Which amber is best: Baltic, Mexican or Dominican?

Baltic is considered the highest quality and most versatile, Mexican is good for its red colour, and Dominican is famous for its rare blue. For everyday jewellery, Baltic is the usual choice.

Is amber afraid of water?

Not water; you can wash it in water. It is afraid of alcohol and solvents: do not clean it with alcohol, and keep it away from perfume and deodorant.

Does amber suit men?

Yes. Large pendants of dark or red amber in silver work well, as do bold rings and bead bracelets. A dark-metal setting (steel, titanium) looks more rugged.

Is amber safe for children?

Any beads or necklaces on a child carry a risk of strangulation by the cord and of choking on small parts, especially while asleep or unsupervised. Regulators (including the FDA and EU bodies) advise against infants wearing amber teething beads.
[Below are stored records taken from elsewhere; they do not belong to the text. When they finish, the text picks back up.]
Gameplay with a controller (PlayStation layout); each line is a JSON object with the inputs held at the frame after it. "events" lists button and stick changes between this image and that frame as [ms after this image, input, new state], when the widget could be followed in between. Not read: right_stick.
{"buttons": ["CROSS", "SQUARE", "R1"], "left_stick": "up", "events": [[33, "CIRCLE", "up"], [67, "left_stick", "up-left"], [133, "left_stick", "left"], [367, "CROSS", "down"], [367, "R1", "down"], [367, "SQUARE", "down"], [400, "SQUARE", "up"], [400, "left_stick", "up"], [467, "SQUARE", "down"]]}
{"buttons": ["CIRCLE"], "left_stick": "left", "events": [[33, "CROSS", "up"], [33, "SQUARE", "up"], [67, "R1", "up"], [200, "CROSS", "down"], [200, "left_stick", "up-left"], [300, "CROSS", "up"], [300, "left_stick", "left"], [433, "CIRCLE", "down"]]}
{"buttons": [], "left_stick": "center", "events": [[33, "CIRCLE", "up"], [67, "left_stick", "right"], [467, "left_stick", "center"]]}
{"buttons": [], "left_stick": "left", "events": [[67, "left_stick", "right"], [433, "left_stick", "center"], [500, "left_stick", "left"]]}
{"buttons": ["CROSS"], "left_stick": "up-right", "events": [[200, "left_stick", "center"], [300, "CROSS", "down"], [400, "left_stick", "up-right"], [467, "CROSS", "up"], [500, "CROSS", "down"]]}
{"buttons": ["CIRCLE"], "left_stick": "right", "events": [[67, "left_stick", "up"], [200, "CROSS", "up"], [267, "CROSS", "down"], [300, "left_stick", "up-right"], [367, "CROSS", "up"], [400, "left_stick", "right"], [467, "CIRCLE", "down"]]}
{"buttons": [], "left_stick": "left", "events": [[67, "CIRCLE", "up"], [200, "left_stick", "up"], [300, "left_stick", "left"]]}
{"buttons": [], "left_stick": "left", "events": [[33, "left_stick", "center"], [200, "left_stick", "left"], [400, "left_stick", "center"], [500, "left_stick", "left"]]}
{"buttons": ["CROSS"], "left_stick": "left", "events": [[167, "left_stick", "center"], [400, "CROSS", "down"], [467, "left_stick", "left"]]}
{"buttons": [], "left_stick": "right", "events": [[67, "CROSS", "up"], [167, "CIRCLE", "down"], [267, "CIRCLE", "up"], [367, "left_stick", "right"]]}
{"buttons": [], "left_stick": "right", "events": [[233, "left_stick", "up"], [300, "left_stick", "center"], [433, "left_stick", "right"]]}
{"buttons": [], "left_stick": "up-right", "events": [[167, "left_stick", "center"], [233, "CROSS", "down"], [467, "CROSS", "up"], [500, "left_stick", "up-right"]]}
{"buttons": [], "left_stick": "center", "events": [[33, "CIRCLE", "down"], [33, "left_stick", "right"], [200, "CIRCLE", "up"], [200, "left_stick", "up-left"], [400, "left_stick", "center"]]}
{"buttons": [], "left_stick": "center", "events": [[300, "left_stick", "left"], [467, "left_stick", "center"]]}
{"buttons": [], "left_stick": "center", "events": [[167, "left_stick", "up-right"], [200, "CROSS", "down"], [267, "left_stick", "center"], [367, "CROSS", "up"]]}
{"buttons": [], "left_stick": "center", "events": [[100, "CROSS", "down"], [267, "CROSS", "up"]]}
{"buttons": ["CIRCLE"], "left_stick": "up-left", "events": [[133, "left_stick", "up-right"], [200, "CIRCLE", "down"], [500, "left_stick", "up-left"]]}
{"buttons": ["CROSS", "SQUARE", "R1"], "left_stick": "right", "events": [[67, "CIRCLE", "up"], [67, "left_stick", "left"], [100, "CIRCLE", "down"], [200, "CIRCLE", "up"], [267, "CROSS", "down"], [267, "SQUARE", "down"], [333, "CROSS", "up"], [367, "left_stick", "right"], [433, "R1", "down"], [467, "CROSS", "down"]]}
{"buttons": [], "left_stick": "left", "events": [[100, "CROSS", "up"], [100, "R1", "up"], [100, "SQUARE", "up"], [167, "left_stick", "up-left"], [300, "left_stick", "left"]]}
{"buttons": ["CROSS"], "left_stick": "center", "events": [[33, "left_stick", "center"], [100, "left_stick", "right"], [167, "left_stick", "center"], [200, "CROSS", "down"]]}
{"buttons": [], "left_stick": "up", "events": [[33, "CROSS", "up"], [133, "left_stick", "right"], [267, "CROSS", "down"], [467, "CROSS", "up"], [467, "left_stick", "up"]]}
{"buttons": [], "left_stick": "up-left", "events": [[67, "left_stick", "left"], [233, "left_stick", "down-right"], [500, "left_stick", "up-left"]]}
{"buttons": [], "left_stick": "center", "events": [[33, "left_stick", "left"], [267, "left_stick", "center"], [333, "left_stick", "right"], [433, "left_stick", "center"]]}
Small loose beads must not be given to children.

Can scratched amber be restored?

Yes. Small scratches are removed by polishing, deep ones by re-polishing with a craftsman, which slightly reduces the stone.

Conclusion

Amber is hardened resin tens of millions of years old: light, warm to the touch, with its own story in every piece. It comes both affordable and very dear, and serves equally for every day and for a collection. Choose honestly: check for authenticity, guard it from alcohol, sun and knocks, and amber will serve you long. And there is an extra pleasure in wearing it, because it is that rare case where a piece of jewellery literally carries within it a fragment of an ancient forest.